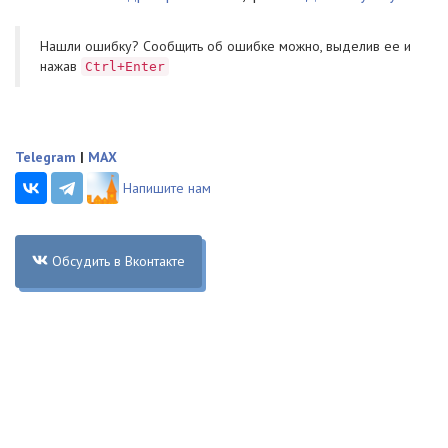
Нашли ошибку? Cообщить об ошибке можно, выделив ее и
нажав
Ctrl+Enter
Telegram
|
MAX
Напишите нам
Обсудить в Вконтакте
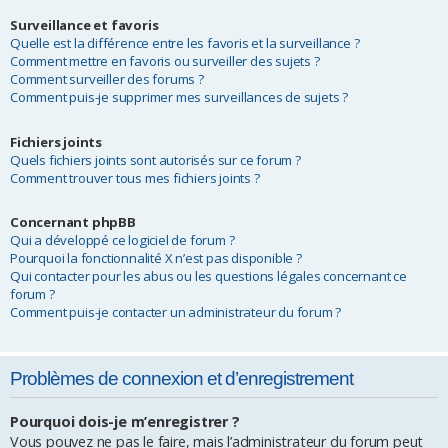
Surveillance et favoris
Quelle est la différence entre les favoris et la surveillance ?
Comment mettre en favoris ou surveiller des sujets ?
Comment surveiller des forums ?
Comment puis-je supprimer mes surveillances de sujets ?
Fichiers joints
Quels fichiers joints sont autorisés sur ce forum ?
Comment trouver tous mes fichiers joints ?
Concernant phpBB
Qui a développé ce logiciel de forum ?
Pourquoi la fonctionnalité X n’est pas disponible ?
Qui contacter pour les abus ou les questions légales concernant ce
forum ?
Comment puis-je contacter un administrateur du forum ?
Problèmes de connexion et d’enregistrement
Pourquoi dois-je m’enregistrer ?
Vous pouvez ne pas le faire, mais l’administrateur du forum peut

------------------------------------------------

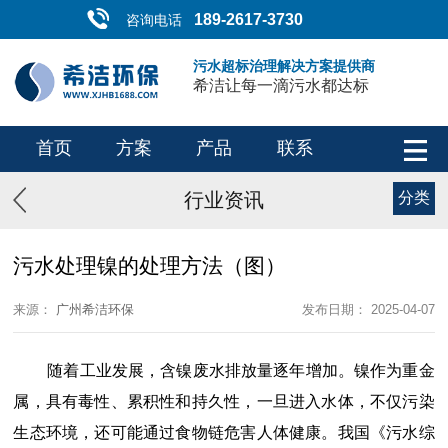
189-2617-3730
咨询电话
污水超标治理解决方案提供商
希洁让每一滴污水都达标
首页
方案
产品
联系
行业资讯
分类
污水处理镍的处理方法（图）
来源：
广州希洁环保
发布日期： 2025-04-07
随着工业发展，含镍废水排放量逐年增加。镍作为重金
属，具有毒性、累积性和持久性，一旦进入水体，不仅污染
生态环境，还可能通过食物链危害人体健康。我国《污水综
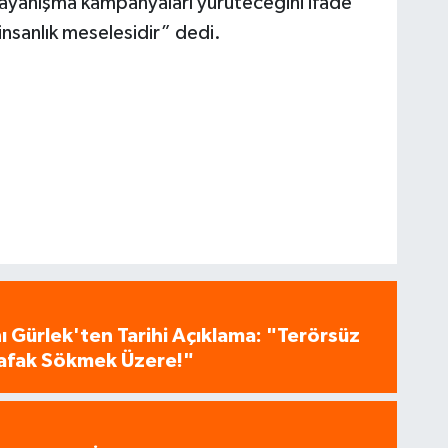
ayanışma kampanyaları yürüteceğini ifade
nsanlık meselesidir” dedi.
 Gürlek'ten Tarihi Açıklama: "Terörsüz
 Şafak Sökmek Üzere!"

------------------------------------------------

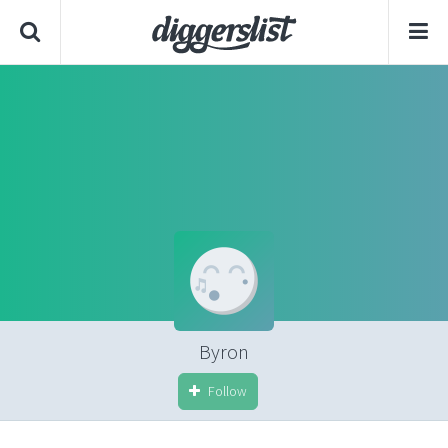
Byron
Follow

------------------------------------------------

> What is required: For this exercise, work out how many lines in the material include "Pourquoi", and give only the number.

> Result of this exercise: 2